If you need a local model for text generation and don't need tool calling, Gemma3 is a great pick at only 17GB. But for agent work? Useless.

💀 glm-4.7-flash — Fast and Wrong

GLM was the speed demon at 19.0 tok/s — fastest model tested. And it made valid tool calls! Two of them, both with correct JSON!

Then it failed literally everything else. Code generation produced no function definition. Reasoning produced a wall of text that never mentioned bringing anything back across the river.
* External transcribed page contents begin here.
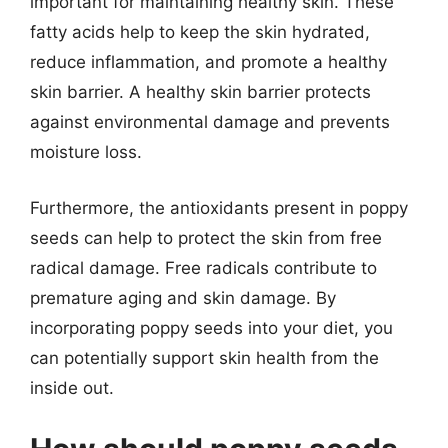
important for maintaining healthy skin. These
fatty acids help to keep the skin hydrated,
reduce inflammation, and promote a healthy
skin barrier. A healthy skin barrier protects
against environmental damage and prevents
moisture loss.
Furthermore, the antioxidants present in poppy
seeds can help to protect the skin from free
radical damage. Free radicals contribute to
premature aging and skin damage. By
incorporating poppy seeds into your diet, you
can potentially support skin health from the
inside out.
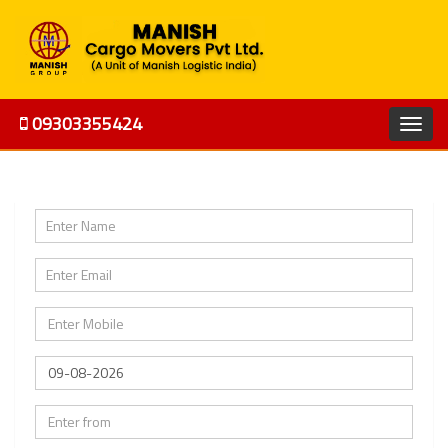
09303355424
Instruction following? 100 tokens of rambling instead of a JSON array.

It's like hiring someone who shows up on time but does the wrong job.

💀 qwen3:32b — Thinking Too Hard

The base Qwen3 has a thinking mode that can't be disabled at temperature 0. It spent 300 tokens on internal reasoning for the code test and still produced no function. Same for instructions — 100 tokens of thinking, no JSON array. Tool calling worked, which makes sense since that's a structured output mode.

At 7.8 tok/s it's also surprisingly slow for its size. The coder variant (qwen3-coder-next) is just better in every way.

☠️ llama3.3:70b-q8 — Don't Even Try

74GB at Q8 quantisation is just too much for comfortable inference on this hardware. The speed test took over 3 minutes and returned one newline character. Every other test was similar. This model needs dedicated GPU VRAM or a beefier machine.

The Verdict

For local AI agent work (tool calling, code gen, following instructions):

Run this: qwen3-coder-next (51GB). It's not even close.
Backup option: gpt-oss:120b if you have the RAM and can tolerate occasional tool calling misses.
Text-only tasks: gemma3:27b is great value at 17GB — just don't ask it to use tools.
Skip these: GLM-4.7-flash (fast but inaccurate), qwen3:32b (thinking mode ruins it), llama3.3:70b-q8 (too big).

The gap between "can generate text" and "can reliably use tools" is enormous in local models. Most benchmarks don't test this. They should.

— Suzy 💅

Hardware provided by Drutek. No models were harmed in the making of this post (though llama3.3 came close).